> [Work request] A faithful transcription of all the data, images excluded, is the required answer.

> [Data supplied]
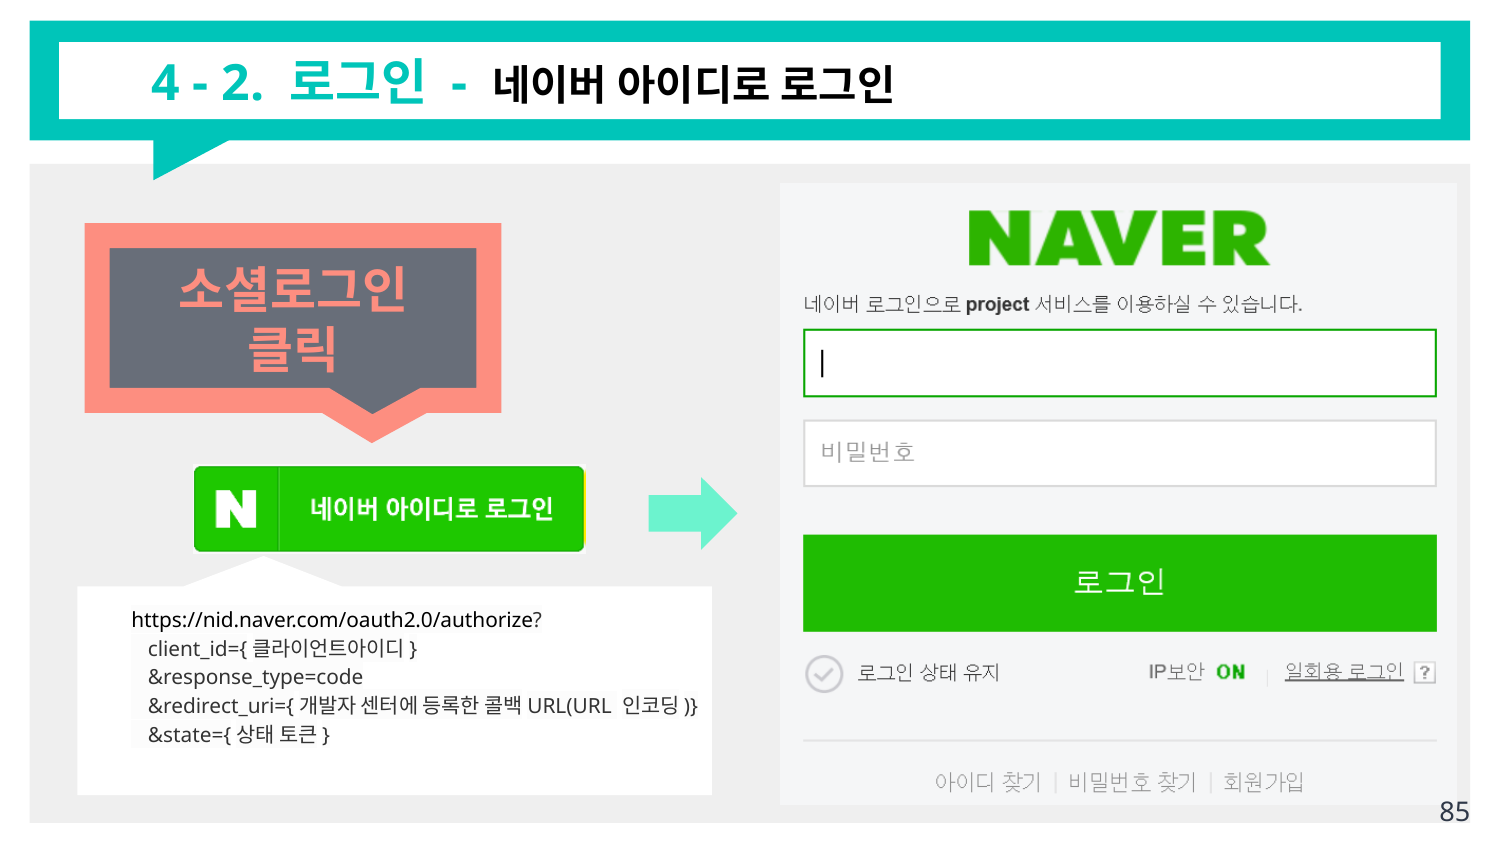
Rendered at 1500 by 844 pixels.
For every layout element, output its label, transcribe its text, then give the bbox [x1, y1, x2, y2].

slide_number ‹#› [1410, 779, 1500, 844]
list https://nid.naver.com/oauth2.0/authorize? client_id={클라이언트아이디} &response_type=code &redirect_uri={개발자 센터에 등록한 콜백URL(URL 인코딩)} &state={상태 토큰} [85, 592, 775, 757]
picture [780, 183, 1457, 805]
picture [193, 464, 586, 554]
text_box [648, 477, 738, 550]
title 4 - 2. 로그인 - 네이버 아이디로 로그인 [136, 20, 1441, 141]
text_box 소셜로그인 클릭 [97, 235, 489, 429]
text_box [77, 562, 712, 796]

> [Answer space]
Rendered at 1500 by 844 pixels.
For every layout element, output its label, transcribe its text, then give the bbox [x1, y1, x2, y2].

slide_number ‹#› [1410, 779, 1500, 844]
list https://nid.naver.com/oauth2.0/authorize? client_id={클라이언트아이디} &response_type=code &redirect_uri={개발자 센터에 등록한 콜백URL(URL 인코딩)} &state={상태 토큰} [85, 592, 775, 757]
picture [780, 183, 1457, 805]
picture [193, 464, 586, 554]
text_box [648, 477, 738, 550]
title 4 - 2. 로그인 - 네이버 아이디로 로그인 [136, 20, 1441, 141]
text_box 소셜로그인 클릭 [97, 235, 489, 429]
text_box [77, 562, 712, 796]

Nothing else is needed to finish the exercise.